In the southern highlands, on small, steep, mountainous farms, a resilient and often underestimated coffee origin thrives: Mexico. 

How it started, how it's going.
Coffee arrived in Mexico in the late 1700s, initially cultivated on European-owned estates using indigenous labour. Land reforms in the early 20th century began to dismantle this structure. By the 1970s, the Mexican government recognised coffee’s potential to drive rural development and played an active role in promoting production and exports. Coffee became the country’s top agricultural export by the 1980s, peaking at over 400,000 tonnes in the early 1990’s.

Since then many producer cooperatives have emerged, often working in collaboration with international stakeholders. These groups support marginalised growers, invest in local infrastructure, provide training in best practice and often promote organic production, which now accounts for 8% of Mexico’s output, making it one of the world’s largest exporters of certified organic coffee.
Today, coffee is grown in 16 Mexican states, by over half a million producers, 95% cultivating less than three hectares.

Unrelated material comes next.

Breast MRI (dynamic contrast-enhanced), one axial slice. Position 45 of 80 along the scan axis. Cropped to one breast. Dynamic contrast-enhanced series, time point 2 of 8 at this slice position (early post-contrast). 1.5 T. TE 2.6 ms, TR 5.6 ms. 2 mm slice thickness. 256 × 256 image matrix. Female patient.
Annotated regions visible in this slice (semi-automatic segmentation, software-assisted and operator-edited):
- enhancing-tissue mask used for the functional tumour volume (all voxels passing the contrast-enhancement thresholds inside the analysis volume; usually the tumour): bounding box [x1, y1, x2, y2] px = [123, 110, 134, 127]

Mexican coffee is almost entirely Arabica, with Robusta accounting for only 3–4%. Processing is dominated by washed methods (90%), with some honey and natural processing.

Common Varietals: Typica, Bourbon, Caturra, Mundo Novo, Maragogype, Catimor, Catuai, Garnica, and Marsellesa.


Coffee Growing Regions

Veracruz
Historically the first region to cultivate coffee in Mexico. Grown at 1,100–1,600 masl, it is the most technologically advanced region, with improved spacing, disease resistance, and controlled sowing.

Chiapas
Mexico’s largest coffee-producing state, contributing 40% of national output. Farms sit at 1,300–1,700 masl. 

Oaxaca
Positioned between Veracruz and Chiapas, with farms ranging from 900 to 1,650 masl. Here, traditional methods dominate, and many farms remain unchanged since the 1940s. 

Mexico presents a complex and varied coffee landscape. From high-tech farms in Veracruz to heritage cultivation in Oaxaca, and the high-output heartland of Chiapas, the country blends modernity and tradition. Its coffees range from delicate floral Geshas to rich, chocolatey Typica, all shaped by the land and its people. It remains one of the most under-recognised origins on the global coffee map.